M.H.: La pandémie a rendu certaines des lacunes encore plus visibles et a mis en évidence la nécessité de les combler. Bien sûr, cela revient en grande partie à avoir une bonne infrastructure soutenant les éléments en place, comme l’accès à l’électricité, à l’eau voire à l’internet. Cependant, une grande partie est déjà là. L’Afrique rattrape rapidement son retard. Pour preuve, près de la moitié des africains possèdent une forme de carte d’identité, ce qui facilite également l’adoption des pratiques liées à l’e-gouvernance.

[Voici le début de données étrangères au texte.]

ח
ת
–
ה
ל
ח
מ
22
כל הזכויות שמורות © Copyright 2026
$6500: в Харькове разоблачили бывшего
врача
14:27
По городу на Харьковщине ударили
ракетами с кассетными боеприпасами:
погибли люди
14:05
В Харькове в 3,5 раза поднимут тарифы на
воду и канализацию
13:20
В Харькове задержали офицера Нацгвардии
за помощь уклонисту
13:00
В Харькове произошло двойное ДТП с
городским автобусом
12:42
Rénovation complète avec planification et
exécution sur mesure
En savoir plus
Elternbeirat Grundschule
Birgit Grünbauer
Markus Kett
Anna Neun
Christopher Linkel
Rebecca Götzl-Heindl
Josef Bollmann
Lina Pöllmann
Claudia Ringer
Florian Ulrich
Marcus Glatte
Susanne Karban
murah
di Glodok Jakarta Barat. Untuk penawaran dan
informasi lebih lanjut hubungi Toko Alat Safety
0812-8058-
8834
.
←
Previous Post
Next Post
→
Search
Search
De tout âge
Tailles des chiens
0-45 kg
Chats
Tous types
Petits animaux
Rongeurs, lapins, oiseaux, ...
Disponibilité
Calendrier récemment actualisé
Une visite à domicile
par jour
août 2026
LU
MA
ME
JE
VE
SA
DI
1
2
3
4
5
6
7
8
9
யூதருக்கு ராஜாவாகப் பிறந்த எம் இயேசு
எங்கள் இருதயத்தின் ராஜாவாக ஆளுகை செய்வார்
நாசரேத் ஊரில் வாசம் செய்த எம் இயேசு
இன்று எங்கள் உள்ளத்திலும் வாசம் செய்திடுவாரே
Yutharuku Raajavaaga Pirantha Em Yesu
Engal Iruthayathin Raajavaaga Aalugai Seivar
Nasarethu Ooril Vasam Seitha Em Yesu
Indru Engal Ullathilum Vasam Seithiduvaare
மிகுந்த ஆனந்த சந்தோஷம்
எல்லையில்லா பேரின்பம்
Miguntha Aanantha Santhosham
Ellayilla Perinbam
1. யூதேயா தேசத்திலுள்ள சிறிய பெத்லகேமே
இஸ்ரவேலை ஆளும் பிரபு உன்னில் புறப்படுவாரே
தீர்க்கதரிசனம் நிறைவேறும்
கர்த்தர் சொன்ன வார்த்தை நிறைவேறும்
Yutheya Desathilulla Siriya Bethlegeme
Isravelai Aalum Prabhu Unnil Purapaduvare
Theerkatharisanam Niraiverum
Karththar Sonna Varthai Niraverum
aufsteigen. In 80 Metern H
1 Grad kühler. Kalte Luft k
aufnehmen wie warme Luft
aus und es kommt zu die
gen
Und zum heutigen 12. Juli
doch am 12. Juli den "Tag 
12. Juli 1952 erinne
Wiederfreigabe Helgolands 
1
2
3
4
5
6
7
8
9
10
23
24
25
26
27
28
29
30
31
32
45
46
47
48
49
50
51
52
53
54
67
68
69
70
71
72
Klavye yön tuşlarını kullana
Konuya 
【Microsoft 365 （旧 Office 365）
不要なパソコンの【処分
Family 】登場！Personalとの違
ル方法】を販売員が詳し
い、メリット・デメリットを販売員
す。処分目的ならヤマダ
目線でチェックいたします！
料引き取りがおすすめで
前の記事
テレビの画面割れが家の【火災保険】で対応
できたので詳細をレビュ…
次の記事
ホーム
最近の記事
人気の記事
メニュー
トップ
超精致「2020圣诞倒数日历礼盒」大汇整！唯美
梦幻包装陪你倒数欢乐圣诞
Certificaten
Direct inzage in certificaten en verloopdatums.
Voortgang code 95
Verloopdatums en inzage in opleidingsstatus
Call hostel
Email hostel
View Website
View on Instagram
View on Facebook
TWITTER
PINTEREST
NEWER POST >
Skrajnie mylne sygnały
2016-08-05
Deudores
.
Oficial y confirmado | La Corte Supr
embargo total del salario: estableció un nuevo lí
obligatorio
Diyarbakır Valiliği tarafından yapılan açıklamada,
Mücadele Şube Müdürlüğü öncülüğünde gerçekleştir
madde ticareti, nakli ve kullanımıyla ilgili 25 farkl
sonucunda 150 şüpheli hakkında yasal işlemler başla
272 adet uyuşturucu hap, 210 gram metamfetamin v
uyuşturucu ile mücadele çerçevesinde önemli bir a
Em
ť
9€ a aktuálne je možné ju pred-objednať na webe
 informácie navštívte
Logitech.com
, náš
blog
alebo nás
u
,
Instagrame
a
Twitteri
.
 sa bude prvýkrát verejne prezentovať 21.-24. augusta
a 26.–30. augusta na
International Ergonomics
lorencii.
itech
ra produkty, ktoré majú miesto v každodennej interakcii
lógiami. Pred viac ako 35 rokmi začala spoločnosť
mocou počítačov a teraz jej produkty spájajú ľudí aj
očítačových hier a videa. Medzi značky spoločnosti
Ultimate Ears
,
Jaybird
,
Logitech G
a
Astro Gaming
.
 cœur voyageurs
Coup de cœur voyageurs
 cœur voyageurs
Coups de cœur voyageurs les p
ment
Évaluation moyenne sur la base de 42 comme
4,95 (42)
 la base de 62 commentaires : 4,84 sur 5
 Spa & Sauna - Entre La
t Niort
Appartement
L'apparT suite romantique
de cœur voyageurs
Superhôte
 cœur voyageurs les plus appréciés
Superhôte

À l’image de l’annonce faite le 09 février par le Ministère des affaires étrangères, l’Estonie cherche à renforcer sa coopération avec l’Afrique dans le champ du numérique. Que peut apporter votre pays aux États du continent  dans le secteur du digital?

M.H.: L’Estonie est probablement connue pour ses bons services électroniques et ses excellentes pratiques en matière de gouvernance électronique. Des compétences attrayantes pour de nombreux pays africains qui s’orientent vers plus de pratiques de gouvernance numérique. Il y a 30 ans, l’Estonie était considérée comme l’un des États les plus pauvres en Europe et, grâce à la mise en œuvre de politiques axées sur les nouvelles technologies, elle s’est significativement développée Donc, si nous pouvions y arriver, notre expérience et nos leçons pourraient être valables et transposables à certains niveaux également en Afrique. Cela dit, nous réalisons que l’Estonie est un petit pays et que l’Afrique est un immense continent composé de 54 pays différents, chacun confronté à des problèmes et des réalités diverses. Quoi qu’il en soit, nous pensons que notre savoir-faire technologique est plus lisible et transparent que d’autres grands pays européens, dont certains d’entre eux partagent un passé colonial avec le continent et qui expliquent peut-être pourquoi il est plus facile d’être en relation avec nous.

Quel serait l’avantage pour les startups africaines?

M.H.: Avec l’adaptation des nouvelles technologies, de nouvelles portes s’ouvrent et les esprits créatifs auront plus de façons différentes de résoudre les problèmes. L’Afrique possède beaucoup de talents technologiques, qui dans certains cas sont déjà bien plus en avance sur ce que le continent a à offrir. En intégrant davantage les solutions et les pratiques déjà existantes et en les adaptant, de nouvelles opportunités s’ouvrent et de nouveaux emplois seront créés.

Dans une récente interview publiée par le Fonds monétaire international (FMI), l’ancien Président estonien, Toomas Hendrik Ilves, a déclaré que «c’était la mise en place de politiques innovantes, plus que la technologie elle-même, qui avait permis la remarquable transformation numérique de l’Estonie». Pensez-vous que la même approche devrait être appliquée dans le contexte de la transformation numérique africaine?

M.H.: En effet, la technologie doit être robuste, mais pas à l’avant-garde. C’est l’état d’esprit qui compte le plus. Les solutions qui ont aidé l’Estonie à faire un grand bond en avant ne sont pas celles qui ont été technologiquement les plus avancées, mais plutôt celles qui ont bien été testées et qui se sont avérées les plus résistantes.